■ ABOUT THIS TASK
Beneath this task are records; state how many of their lines hold the word "circle", and nothing else.

■ DATASET EXCERPTS
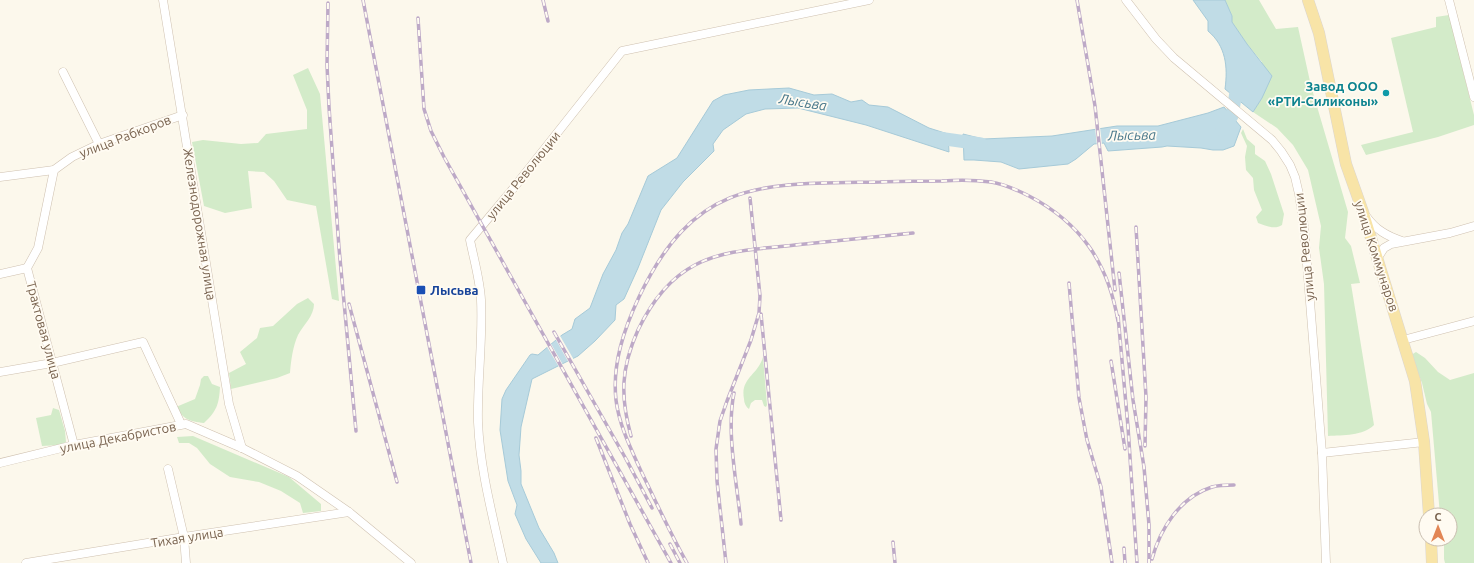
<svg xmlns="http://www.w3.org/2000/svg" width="1474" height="563" viewBox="0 0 1474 563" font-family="Ubuntu,sans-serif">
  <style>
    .green { fill: #d3ebc9 }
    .water { fill: #c0dce6; stroke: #a6cad8 }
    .pier { fill: #fcf8ec }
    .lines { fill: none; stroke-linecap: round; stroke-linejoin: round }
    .river { stroke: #c0dce6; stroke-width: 13 }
    .minor-casing { stroke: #cfc1b0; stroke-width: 9 }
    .major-casing { stroke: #dcd6d1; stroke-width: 12 }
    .minor { stroke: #fff; stroke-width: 8 }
    .major { stroke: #f8e4a7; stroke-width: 11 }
    .rail-casing { stroke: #bda9c7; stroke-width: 3.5 }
    .rail { stroke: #fffbf2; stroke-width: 2; stroke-dasharray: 6; stroke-linecap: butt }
    .culture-dot { fill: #0f9aa8; stroke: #fffbf2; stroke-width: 1.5 }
    .transit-dot { fill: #1a4fb4; stroke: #fffbf2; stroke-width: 1.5 }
    .labels { text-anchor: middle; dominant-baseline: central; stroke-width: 3.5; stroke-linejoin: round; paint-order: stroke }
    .culture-label { font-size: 13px; font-weight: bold; fill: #0d838f; stroke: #fffbf2; text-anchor: end }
    .street-label { font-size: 13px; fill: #78624e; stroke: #fffbf2 }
    .transit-label { font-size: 13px; font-weight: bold; fill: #164399; stroke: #fffbf2; text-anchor: start }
    .water-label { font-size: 14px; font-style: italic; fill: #48778a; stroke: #fffbf2 }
  </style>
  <rect width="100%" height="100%" fill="#fcf8ec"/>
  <!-- green -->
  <g class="green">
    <path d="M1225,0H1259L1276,29L1298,27L1311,86L1348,212L1345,238L1351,246L1360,283L1351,284L1374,425C1363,436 1343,435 1328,436L1324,284L1319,248L1321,226L1308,170L1293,145L1277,128L1253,112L1262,98V62L1247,44L1232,22V16Z"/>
    <polygon points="1449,15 1474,115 1474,125 1438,137 1366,155 1361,145 1413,132 1391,38 1436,27 1436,17"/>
    <polygon points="308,68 320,94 339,301 332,299 316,206 287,200 274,181 264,172 248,171 252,208 225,213 204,206 192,142 203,140 241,144 258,143 266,134 307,129 307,110 293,75"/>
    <path d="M1243,129L1247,139L1255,146V154L1265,161L1271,174L1284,214L1282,225C1275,230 1266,226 1258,223L1256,217L1262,210L1254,190L1253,178L1246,170L1245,157L1247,146L1241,133Z"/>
    <path d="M308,298L314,304C314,316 304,324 298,335C293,346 291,360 290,373L277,378L231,389L229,373L246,364L240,352L257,338L260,328L273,326L297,304Z"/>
    <polygon points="1416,352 1425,358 1438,372 1450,380 1474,373 1474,563 1445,563 1444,559 1444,539 1450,539 1450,515 1440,515 1431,412 1427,404 1422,383 1411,355"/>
    <path d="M763,357L767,405L766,407L764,406L762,400H755L751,403L749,409C746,407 744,403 744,399C740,378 758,375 763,357Z"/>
    <path d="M204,376H208L212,384L220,387C219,404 217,411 204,423C189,421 184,420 176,407L195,399L200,385L201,379Z"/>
    <polygon points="53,408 59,410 65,431 66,442 60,445 42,446 36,418 51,415"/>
    <polygon points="193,436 289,477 321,504 321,511 303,513 300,503 281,491 259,482 230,477 210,464 197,448 189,443 179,443 177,437"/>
  </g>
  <!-- water -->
  <g class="water">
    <path d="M1193,0H1225L1232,16V22L1247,44L1272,76L1262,98L1253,112L1225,89C1228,67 1226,46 1208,31V21Z"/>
    <polygon points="789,88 814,95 832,94 851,102 862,100 869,105 888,107 929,128 948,134 949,152 866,125 798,108 765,109 746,114 723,130 713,144 714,151 683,182 661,210 638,268 624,299 616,305 615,320 595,341 578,356 532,379 521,427 519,455 521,471 521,484 539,528 554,553 558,563 541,563 526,539 515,514 517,505 508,481 500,430 502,399 506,390 530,355 532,354 538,355 562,335 572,329 575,319 590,308 603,274 616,250 622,233 628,224 648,176 677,158 713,101 724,95 749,90"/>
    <polygon points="1224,107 1241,127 1234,146 1223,150 1213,150 1201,148 1167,146 1162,147 1108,151 1104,143 1094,144 1076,159 1068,164 1019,169 1001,162 974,160 964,160 963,134 983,139 1052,136 1117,126 1158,126 1208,113"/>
  </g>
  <!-- pier -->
  <g class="pier">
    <polygon points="1095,127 1100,127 1102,145 1097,146"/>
    <polygon points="559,334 574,360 569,363 555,338"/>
    <polygon points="550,342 563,365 559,367 546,345"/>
  </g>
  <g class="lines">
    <!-- river -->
    <g class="river">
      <polyline points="1222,130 1232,116 1238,80"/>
      <polyline points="931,137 981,144"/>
    </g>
    <!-- minor casing -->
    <g class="minor-casing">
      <g id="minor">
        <polyline points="163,0 229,404 242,448"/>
        <polyline points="1126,0 1156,39 1174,58 1272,140 1281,151 1290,165 1295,177 1299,194 1304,226 1322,453 1326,563"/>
        <polyline points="1449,0 1474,97"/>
        <polyline points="63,72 99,144"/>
        <polyline points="54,170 38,248 27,268 74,445"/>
        <polyline points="0,177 54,170 72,157 99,144 183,115"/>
        <path d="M1366,216C1376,230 1387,236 1402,241"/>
        <polyline points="1377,259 1384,248 1391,244 1450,233 1474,226"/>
        <polyline points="0,274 27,268"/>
        <polyline points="1403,340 1474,321"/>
        <polyline points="0,372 52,363 143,342 181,424"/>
        <polyline points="1322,453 1424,442"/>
        <polyline points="0,463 74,445 186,424 242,448 297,476 349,512 411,563"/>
        <polyline points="168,469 184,537 186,563"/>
        <polyline points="26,563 184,537 349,512"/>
        <path d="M503,563C493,517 480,470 478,422C477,382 483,341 481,300C480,280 474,260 470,240L512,190L622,51L869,0"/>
      </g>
    </g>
    <!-- major casing -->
    <g class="major-casing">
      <g id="major">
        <polyline points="1308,0 1319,33 1346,164 1363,212 1415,381 1424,442 1429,515"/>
        <polyline points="1431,539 1432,563"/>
      </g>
    </g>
    <!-- minor -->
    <use href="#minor" class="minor"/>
    <!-- major -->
    <use href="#major" class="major"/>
    <!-- rail casing -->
    <g class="rail-casing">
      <g id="rail">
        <polyline points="363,0 471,563"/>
        <polyline points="543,0 548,21"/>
        <polyline points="1077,0 1095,106 1115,290"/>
        <polyline points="328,3 327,65 329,107 339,248 356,431"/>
        <polyline points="418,18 424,109 431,131 444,157 671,563"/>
        <polyline points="1136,227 1146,397 1145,446"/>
        <polyline points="1119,273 1133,400 1144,467 1149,525 1149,563"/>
        <polyline points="1069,283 1079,398 1087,440 1101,487 1112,563"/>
        <polyline points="349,304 397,482"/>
        <polyline points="761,314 781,520"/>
        <polyline points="1118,316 1128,427 1137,563"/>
        <polyline points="554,332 626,459 652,508"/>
        <polyline points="1111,361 1125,449"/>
        <path d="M734,393C726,432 737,483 741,524"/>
        <path d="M631,436C620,396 621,368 638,330C651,303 668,279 695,265C725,249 762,249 795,245C834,241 874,237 913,233"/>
        <polyline points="596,438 630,524 648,563"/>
        <polyline points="893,542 895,563"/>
        <polyline points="670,544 680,563"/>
        <polyline points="1124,548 1125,563"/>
        <path d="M1152,559C1160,529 1180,497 1212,487C1219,485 1227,485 1234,485"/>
        <path d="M687,563C670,533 656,502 641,471C631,449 619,425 616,400C612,364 624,329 639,297C696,177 763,184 880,182C901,181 921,181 942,181C958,180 975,180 991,182C1004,184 1017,190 1029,196C1081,223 1108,263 1118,321"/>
        <polyline points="726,563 717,481 716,449 720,421 727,401 751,340 759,313 760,296 750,198"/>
      </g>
    </g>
    <!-- rail -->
    <use href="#rail" class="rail"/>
  </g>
  <!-- markers -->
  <circle class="culture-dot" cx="1386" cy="93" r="4"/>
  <rect class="transit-dot" x="416" y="285" width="10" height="10" rx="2"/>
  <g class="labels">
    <!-- culture labels -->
    <g class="culture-label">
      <text x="1378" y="86">Завод ООО<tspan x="1378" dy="15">«РТИ-Силиконы»</tspan></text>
    </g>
    <!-- street labels -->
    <g class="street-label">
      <text transform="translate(125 136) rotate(-21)">улица Рабкоров</text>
      <text transform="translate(523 175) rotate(-51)">улица Революции</text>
      <text transform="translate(200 224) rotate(81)">Железнодорожная улица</text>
      <text transform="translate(1304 247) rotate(-96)">улица Революции</text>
      <text transform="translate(1377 256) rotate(72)">улица Коммунаров</text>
      <text transform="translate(44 330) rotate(75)">Трактовая улица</text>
      <text transform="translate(118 437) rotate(-11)">улица Декабристов</text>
      <text transform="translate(187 537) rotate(-9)">Тихая улица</text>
    </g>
    <!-- transit labels -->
    <g class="transit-label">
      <text x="430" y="290">Лысьва</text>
    </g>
    <!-- water labels -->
    <g class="water-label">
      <text transform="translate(803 102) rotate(9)">Лысьва</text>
      <text transform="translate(1132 135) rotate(-1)">Лысьва</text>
    </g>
  </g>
  <!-- north arrow -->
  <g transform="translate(1438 527)"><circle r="19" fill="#fffbf2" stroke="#c9beb0"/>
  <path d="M0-3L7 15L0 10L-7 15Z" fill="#e28655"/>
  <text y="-6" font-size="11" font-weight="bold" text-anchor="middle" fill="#78624e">С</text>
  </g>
</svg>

■ RESULT FOR THIS TASK
2